At first glance into the MAP decoding equation, it may appear that the MLE based training is well-aligned with the decoding process: maximizing the posterior probability of the transcription \({\bf y}\) given the acoustic feature \({\bf x}\) is equivalent to maximizing the likelihood of the observation \({\bf x}\). The argument being that the probability of the observation \(\mathbb{P}(x;\theta)\) is anyway a constant dictated by the natural of people’s speech, not something we can control. But is it true?

\[\begin{align*} &\text{inference time:}\\ &\arg\max_{\bf y} \mathbb{P}({\bf y}|{\bf x};\theta) \\ =&\arg\max_{\bf y} \mathbb{P}({\bf x},{\bf y};\theta) / \mathbb{P}({\bf x};\theta)\\ =&\arg\max_{\bf y} \mathbb{P}({\bf x}|{\bf y};\theta)\mathbb{P}({\bf y}) \end{align*}\]

It turns out there is a subtle difference between inference time (MAP decoding) and training time (MLE parameter update) that render the above statement wrong.

\[\begin{align*} &\text{training time:}\\ &\arg\max_{\color{red}{\theta}} \mathbb{P}({\bf y}|{\bf x};\theta) \\ =&\arg\max_{\color{red}{\theta}} \mathbb{P}({\bf x},{\bf y};\theta) / \mathbb{P}({\bf x};\theta)\\ \color{red}{\not=}&\arg\max_{\color{red}{\theta}} \mathbb{P}({\bf x}|{\bf y};\theta)\mathbb{P}({\bf y}) \end{align*}\]

As is evident by comparing the above two equations, when we try to update parameter \(\theta\) to maximize directly the posterior probability of the transcription \({\bf y}\) given the acoustic feature \({\bf x}\), we can no longer ignore the term \(\mathbb{P}({\bf x};\theta)\). The key is to realize that we model the speech as a generative model, where the probability of observing a certain acoustic features \({\bf x}\) is not dictated by the nature, but rather the generative model that we assume. By updating the parameter \(\theta\) that best increase the likelihood, we inevitably change \(\mathbb{P}({\bf x};\theta)\) too, and thus there is no guarantee that the posterior probability is increased. \(\mathbb{P}({\bf x};\theta)\) is calculated by marginalizing over all potential transcriptions: \(\mathbb{P}({\bf x};\theta)=\sum_{\bf y}\mathbb{P}({\bf x}\|{\bf y};\theta)\).

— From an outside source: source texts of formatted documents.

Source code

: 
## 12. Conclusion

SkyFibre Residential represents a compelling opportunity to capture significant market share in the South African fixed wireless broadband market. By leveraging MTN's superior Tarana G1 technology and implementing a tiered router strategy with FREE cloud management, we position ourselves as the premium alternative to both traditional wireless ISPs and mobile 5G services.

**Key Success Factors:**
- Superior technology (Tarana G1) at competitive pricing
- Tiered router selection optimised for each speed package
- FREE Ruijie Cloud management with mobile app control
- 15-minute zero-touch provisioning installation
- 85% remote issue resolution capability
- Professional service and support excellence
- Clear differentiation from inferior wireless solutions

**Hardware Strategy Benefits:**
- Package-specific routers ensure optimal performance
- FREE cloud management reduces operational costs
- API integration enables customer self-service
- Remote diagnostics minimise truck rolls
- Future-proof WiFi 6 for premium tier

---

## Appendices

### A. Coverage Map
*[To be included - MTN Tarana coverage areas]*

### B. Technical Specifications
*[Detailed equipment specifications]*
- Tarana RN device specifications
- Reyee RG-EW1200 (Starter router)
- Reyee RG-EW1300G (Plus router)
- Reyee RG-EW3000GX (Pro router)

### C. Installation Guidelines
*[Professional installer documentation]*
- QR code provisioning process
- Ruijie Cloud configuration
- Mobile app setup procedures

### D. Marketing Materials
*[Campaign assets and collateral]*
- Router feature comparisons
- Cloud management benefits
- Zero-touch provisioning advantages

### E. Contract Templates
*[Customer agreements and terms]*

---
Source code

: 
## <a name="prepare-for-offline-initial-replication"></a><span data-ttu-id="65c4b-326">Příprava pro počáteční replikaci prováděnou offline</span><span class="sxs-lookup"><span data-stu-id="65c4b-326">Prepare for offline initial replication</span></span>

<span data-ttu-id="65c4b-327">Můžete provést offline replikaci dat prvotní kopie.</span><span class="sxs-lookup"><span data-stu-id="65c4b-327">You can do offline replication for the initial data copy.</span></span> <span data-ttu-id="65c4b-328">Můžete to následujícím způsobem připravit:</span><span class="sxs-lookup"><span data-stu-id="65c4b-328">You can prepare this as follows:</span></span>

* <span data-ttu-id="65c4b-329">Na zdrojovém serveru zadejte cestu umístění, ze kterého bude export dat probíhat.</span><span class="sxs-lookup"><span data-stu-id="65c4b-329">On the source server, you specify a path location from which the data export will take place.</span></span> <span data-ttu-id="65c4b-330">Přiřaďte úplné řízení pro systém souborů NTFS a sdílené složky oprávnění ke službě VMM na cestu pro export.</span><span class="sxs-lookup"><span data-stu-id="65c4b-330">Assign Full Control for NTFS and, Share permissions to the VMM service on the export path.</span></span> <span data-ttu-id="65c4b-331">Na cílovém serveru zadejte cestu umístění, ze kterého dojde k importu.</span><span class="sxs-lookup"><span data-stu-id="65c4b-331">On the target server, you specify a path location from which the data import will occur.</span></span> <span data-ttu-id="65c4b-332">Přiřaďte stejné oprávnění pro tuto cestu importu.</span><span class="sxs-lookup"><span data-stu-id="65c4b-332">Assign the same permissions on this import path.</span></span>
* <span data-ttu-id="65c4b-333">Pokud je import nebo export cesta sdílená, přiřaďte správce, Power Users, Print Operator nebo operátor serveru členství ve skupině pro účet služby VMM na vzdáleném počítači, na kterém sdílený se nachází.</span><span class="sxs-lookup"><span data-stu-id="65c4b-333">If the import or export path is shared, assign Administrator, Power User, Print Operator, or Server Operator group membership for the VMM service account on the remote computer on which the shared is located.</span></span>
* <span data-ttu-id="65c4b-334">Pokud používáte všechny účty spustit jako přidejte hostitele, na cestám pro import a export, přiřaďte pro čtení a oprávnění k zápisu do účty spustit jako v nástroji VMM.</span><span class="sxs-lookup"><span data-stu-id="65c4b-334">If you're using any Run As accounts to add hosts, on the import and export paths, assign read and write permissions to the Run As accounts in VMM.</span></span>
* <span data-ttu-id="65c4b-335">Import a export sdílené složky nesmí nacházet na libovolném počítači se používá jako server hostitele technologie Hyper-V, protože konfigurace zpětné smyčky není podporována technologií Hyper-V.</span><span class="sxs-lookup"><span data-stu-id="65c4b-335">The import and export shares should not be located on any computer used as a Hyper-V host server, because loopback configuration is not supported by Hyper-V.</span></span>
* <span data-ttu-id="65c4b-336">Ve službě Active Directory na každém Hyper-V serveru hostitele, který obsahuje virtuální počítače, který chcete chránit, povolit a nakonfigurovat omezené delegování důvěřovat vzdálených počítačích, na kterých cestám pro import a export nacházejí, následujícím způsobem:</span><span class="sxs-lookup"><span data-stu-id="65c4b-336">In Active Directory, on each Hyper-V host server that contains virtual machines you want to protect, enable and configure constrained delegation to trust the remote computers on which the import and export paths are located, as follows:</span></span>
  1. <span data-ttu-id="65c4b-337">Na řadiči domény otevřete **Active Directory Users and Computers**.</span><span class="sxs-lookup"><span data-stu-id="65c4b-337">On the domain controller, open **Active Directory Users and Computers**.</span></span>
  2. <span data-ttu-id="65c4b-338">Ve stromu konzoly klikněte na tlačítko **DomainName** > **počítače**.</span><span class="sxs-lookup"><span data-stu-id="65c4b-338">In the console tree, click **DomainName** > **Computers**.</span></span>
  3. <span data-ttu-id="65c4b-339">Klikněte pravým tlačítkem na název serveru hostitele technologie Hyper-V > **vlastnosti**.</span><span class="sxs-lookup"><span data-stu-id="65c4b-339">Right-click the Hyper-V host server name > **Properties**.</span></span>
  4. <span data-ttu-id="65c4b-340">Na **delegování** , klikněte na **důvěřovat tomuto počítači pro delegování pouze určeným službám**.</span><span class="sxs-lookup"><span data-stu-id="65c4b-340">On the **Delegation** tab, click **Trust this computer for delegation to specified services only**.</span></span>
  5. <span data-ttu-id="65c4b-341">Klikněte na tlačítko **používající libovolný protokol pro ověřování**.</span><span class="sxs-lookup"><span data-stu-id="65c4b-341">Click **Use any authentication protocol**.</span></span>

To elaborate, in MLE, we try to maximize \(\color{red}{\mathbb{P}({\bf y}\|{\bf x};\theta)}\) with respect to \(\theta\), we may very well also increased the likelihood for competing transcription sequences \(\color{blue}{\mathbb{P}({\bf x}\|{\bf \tilde{y}};\theta)}\), potentially resulting in decreased posterior probability \(\mathbb{P}({\bf y}\|{\bf x};\theta)\).

\[\begin{align*} &\mathbb{P}({\bf y}|{\bf x};\theta) \\ =& \mathbb{P}({\bf x},{\bf y};\theta) / \mathbb{P}({\bf x};\theta)\\ =& \frac{\color{red}{\mathbb{P}({\bf x}|{\bf y};\theta)}\mathbb{P}({\bf y})}{\sum_{\bf \tilde{y}}\color{blue}{\mathbb{P}({\bf x}|{\bf \tilde{y}};\theta)}\mathbb{P}({\bf \tilde{y}})} \end{align*}\]

Fundamentally, the misalignment is rooted from the fact that we are using a generative model for discriminative tasks. We end here by noting that several sequence discriminative training methods were proposed for better discrimination in the literature.